I'm going to give a context-free set of code. The code works before adding "to(device)".
def get_input_layer(word_idx) :
x = torch.zeros(vocabulary_size).float().to(device)
x[word_idx] = 1.0
return x
embedding_dims = 5
device = torch.device("cuda:0")
W1 = Variable(torch.randn(embedding_dims, vocabulary_size).float(), requires_grad=True).to(device)
W2 = Variable(torch.randn(vocabulary_size, embedding_dims).float(), requires_grad=True).to(device)
num_epochs = 100
learning_rate = 0.001
x = Variable(get_input_layer(data)).float().to(device)
y_true = Variable(torch.from_numpy(np.array([target])).long()).to(device)
z1 = torch.matmul(W1, x).to(device)
z2 = torch.matmul(W2, z1).to(device)
log_softmax = F.log_softmax(z2, dim=0).to(device)
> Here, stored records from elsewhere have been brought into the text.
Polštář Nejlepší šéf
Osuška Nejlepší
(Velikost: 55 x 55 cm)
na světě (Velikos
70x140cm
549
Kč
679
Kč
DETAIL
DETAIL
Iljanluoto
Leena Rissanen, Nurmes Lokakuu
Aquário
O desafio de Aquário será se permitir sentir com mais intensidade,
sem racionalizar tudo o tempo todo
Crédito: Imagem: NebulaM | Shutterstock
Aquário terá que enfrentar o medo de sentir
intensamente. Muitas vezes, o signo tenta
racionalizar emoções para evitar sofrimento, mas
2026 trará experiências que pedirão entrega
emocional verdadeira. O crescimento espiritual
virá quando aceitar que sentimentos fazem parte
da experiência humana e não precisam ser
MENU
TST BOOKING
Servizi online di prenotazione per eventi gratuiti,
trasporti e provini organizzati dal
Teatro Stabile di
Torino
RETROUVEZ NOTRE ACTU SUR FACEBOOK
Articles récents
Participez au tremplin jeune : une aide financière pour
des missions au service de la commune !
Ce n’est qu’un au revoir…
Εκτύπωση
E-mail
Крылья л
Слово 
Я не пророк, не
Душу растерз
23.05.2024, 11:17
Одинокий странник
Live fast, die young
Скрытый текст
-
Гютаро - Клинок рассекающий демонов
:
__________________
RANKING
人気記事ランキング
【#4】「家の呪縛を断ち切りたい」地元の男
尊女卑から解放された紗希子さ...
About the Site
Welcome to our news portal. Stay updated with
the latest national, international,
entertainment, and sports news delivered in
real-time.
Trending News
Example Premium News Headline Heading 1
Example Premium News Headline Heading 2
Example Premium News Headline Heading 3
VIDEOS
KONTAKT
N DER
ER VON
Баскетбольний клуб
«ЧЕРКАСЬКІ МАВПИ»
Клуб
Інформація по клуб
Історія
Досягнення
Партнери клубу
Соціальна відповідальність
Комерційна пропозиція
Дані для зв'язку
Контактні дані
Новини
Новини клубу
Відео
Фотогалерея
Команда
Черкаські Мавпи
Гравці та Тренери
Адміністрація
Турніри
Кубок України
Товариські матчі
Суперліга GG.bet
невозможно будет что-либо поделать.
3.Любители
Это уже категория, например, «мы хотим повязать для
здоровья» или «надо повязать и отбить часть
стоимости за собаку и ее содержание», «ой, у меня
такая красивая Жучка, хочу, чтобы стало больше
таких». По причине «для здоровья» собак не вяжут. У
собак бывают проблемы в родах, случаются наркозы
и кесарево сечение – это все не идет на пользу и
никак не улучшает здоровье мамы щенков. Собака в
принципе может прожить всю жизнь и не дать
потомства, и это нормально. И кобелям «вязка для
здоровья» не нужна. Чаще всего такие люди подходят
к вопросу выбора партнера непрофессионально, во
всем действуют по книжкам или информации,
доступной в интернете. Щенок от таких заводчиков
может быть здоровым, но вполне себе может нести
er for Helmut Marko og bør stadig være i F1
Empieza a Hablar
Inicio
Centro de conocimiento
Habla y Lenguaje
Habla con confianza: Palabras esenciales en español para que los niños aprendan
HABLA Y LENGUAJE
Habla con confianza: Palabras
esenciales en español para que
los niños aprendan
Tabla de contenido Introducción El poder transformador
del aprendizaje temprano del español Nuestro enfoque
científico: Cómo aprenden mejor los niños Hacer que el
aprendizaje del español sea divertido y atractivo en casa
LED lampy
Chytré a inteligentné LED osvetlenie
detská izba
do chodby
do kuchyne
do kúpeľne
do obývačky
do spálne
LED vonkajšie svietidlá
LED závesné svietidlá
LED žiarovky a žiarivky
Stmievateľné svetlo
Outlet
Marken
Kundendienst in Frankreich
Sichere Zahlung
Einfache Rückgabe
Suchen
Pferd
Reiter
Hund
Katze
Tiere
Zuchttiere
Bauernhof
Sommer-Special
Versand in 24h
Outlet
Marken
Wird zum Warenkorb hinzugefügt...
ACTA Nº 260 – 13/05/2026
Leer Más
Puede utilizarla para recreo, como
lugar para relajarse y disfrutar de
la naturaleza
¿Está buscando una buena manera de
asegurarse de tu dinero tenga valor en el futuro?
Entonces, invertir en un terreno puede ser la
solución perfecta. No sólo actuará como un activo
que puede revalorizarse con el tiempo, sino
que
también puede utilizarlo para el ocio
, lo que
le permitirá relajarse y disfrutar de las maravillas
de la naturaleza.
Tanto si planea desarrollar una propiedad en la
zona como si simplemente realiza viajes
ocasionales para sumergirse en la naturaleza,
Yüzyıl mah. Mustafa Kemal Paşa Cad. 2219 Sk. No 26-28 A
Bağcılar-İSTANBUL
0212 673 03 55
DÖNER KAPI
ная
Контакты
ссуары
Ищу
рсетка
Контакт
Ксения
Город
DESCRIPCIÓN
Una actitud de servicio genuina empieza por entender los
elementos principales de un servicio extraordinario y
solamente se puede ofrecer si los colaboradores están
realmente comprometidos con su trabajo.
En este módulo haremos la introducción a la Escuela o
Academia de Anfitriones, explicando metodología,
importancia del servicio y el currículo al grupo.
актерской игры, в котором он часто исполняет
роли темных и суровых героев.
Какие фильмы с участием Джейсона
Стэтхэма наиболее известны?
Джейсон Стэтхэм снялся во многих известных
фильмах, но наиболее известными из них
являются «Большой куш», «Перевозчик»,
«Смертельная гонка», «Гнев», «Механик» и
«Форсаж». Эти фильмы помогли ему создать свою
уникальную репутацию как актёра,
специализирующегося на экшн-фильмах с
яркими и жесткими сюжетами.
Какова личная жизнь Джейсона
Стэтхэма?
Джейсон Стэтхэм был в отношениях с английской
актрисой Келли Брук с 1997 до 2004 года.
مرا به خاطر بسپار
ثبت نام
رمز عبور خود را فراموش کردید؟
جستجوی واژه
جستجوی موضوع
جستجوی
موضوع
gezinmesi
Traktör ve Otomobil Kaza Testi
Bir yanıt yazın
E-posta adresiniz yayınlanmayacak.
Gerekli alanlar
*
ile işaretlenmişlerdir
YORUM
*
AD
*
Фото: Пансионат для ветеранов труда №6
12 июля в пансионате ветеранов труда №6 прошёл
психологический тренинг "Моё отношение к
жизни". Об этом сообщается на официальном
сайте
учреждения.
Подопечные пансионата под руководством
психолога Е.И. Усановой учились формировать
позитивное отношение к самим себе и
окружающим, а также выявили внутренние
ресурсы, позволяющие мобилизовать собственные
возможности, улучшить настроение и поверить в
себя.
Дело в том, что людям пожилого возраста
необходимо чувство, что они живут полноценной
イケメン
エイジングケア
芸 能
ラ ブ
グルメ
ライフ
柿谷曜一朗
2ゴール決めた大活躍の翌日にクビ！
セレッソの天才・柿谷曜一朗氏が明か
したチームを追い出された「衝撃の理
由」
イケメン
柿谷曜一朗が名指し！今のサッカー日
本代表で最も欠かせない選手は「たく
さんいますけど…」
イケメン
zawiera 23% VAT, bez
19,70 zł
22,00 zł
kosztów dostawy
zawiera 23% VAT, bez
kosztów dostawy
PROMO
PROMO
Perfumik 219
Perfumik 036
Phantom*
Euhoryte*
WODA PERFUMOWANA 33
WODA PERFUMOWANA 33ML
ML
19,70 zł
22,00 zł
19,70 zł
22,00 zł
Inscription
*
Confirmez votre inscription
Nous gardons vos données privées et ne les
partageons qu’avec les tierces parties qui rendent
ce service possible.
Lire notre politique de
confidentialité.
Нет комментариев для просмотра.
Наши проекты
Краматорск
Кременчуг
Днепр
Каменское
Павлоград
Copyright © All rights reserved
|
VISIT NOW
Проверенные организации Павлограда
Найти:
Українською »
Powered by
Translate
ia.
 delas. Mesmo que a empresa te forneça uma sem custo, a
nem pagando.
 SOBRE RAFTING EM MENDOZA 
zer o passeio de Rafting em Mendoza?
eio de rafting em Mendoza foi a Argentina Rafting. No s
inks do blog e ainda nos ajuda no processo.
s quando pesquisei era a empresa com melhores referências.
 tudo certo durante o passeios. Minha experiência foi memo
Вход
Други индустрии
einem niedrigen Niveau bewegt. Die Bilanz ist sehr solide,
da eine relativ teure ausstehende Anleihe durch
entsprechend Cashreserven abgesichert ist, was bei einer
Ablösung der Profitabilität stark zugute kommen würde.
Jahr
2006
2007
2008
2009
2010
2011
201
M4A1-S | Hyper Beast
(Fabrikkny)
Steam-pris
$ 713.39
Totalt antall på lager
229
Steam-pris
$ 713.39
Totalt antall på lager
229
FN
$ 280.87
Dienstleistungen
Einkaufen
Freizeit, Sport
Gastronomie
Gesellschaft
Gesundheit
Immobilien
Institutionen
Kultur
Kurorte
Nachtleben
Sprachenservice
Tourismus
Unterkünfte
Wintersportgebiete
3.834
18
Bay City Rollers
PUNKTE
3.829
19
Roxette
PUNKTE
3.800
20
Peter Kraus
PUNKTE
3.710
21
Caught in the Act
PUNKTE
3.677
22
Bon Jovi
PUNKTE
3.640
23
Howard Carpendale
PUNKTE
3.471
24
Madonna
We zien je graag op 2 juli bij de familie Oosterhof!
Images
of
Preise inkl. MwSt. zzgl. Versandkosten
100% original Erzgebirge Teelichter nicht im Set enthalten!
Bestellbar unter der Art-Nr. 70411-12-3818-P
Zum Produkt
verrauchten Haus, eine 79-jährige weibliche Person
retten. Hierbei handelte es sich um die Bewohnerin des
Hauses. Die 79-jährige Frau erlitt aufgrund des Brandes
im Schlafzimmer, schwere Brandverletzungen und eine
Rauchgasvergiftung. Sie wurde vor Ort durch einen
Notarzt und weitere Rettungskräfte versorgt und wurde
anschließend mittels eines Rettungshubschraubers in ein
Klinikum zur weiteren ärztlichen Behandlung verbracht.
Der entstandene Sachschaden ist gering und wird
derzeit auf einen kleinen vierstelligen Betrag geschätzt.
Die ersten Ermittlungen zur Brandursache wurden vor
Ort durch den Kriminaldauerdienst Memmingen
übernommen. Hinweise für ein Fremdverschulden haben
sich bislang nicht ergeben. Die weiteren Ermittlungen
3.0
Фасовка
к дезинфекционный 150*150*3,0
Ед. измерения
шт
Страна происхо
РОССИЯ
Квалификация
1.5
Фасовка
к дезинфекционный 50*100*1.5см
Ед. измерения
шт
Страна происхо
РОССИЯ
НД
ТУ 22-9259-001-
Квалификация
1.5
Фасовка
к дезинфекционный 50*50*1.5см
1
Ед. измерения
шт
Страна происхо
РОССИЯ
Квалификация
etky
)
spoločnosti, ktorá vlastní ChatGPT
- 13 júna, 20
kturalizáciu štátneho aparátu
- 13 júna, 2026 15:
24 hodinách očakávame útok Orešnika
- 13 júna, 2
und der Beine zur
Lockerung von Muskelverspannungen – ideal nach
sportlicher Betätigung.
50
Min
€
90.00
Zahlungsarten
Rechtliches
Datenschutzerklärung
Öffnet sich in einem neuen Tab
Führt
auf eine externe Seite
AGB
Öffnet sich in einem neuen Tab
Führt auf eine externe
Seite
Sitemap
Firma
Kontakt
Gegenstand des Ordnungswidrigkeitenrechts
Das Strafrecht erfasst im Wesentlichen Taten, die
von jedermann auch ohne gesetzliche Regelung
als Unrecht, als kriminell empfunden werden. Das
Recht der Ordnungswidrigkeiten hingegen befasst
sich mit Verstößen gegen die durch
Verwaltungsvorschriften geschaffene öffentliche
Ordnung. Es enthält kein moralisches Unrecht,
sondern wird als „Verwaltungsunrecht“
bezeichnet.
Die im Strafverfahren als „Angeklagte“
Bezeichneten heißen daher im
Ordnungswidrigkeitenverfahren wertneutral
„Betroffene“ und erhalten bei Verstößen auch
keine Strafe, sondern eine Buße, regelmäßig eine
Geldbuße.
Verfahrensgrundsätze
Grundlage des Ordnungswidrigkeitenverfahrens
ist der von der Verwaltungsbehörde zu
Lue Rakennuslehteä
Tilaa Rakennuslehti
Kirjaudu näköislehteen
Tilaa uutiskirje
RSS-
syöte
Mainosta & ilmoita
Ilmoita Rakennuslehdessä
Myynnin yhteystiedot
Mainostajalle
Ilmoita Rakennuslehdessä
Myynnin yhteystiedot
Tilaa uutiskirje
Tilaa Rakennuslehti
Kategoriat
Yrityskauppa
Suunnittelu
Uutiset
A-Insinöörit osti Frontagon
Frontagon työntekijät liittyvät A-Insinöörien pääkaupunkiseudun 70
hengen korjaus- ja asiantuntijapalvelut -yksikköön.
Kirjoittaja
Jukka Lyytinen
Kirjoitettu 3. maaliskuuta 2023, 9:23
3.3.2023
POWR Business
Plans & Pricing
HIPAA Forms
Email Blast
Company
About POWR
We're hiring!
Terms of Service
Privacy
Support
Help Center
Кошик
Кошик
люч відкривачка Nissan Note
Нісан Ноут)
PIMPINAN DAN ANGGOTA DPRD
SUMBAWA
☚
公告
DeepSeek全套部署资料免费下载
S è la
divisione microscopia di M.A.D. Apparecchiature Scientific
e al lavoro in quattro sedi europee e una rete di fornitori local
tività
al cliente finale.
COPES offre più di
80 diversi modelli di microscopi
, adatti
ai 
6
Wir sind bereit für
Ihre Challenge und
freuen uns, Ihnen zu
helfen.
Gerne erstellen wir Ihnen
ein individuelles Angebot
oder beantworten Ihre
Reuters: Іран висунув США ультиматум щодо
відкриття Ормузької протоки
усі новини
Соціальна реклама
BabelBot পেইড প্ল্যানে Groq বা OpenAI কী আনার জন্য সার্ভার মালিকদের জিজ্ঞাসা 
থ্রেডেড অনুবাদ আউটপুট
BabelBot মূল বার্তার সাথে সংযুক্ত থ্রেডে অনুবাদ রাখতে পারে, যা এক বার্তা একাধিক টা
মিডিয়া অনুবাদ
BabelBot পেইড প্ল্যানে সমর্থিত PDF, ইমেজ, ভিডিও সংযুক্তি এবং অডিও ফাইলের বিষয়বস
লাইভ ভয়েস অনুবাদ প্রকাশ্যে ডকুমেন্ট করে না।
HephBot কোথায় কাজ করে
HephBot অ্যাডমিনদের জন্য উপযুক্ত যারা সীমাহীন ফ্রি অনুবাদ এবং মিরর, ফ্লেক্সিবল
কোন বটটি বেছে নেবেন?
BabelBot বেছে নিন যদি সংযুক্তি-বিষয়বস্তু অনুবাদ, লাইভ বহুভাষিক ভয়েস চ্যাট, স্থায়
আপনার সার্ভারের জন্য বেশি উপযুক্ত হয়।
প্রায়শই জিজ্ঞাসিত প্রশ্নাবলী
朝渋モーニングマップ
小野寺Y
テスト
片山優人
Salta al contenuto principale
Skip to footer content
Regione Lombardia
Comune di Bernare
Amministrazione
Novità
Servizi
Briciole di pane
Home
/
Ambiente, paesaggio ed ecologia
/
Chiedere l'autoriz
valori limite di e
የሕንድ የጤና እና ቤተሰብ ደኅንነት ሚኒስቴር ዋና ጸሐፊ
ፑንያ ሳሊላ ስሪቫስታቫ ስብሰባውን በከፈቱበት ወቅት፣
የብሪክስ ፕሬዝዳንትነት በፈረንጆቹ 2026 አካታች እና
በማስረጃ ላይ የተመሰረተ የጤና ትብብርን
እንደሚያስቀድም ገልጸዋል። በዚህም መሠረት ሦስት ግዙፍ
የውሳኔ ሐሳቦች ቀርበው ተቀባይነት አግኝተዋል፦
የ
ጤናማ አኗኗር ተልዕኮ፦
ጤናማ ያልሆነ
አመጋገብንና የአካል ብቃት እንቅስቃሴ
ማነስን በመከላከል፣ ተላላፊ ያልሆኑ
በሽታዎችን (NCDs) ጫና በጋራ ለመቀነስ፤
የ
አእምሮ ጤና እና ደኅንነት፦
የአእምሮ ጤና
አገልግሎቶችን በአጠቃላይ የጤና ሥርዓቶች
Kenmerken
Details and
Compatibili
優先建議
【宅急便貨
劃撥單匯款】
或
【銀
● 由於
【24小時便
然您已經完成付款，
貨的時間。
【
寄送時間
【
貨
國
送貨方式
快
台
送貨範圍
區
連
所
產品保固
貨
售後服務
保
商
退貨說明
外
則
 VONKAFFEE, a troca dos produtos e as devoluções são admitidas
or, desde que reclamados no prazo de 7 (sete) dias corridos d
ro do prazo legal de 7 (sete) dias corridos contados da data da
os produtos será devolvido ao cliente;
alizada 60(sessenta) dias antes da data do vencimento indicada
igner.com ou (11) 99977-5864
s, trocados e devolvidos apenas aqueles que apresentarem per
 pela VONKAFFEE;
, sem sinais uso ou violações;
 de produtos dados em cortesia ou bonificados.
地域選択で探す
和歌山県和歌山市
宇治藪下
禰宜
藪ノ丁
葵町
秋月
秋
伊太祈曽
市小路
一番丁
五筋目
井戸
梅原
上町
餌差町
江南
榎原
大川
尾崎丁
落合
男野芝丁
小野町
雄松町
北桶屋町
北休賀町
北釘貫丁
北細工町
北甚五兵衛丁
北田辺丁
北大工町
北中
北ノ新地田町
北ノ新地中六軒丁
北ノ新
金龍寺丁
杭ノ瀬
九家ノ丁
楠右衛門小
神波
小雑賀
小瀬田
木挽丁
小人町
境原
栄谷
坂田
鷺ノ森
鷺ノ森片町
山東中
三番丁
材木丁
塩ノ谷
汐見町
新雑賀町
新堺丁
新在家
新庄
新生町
loss = F.nll_loss(log_softmax.view(1,-1), y_true).to(device)
loss_val += loss.data
loss.backward().to(device)
## Optimize values. This is done by hand rather than using the optimizer function
W1.data -= learning_rate * W1.grad.data
W2.data -= learning_rate * W2.grad.data
I get
Traceback (most recent call last):
File "<input>", line 1, in <module>
AttributeError: 'NoneType' object has no attribute 'data'
Which triggers specifically on the line
W1.data -= learning_rate * W1.grad.data
Checking, this is confirmed because W1.grad is None for some reason.
And this loops after clearing the gradients. This works just fine if I remove all of the .to(device). What is it that I'm doing wrong in trying to run this on my GPU?
Thank you for your time.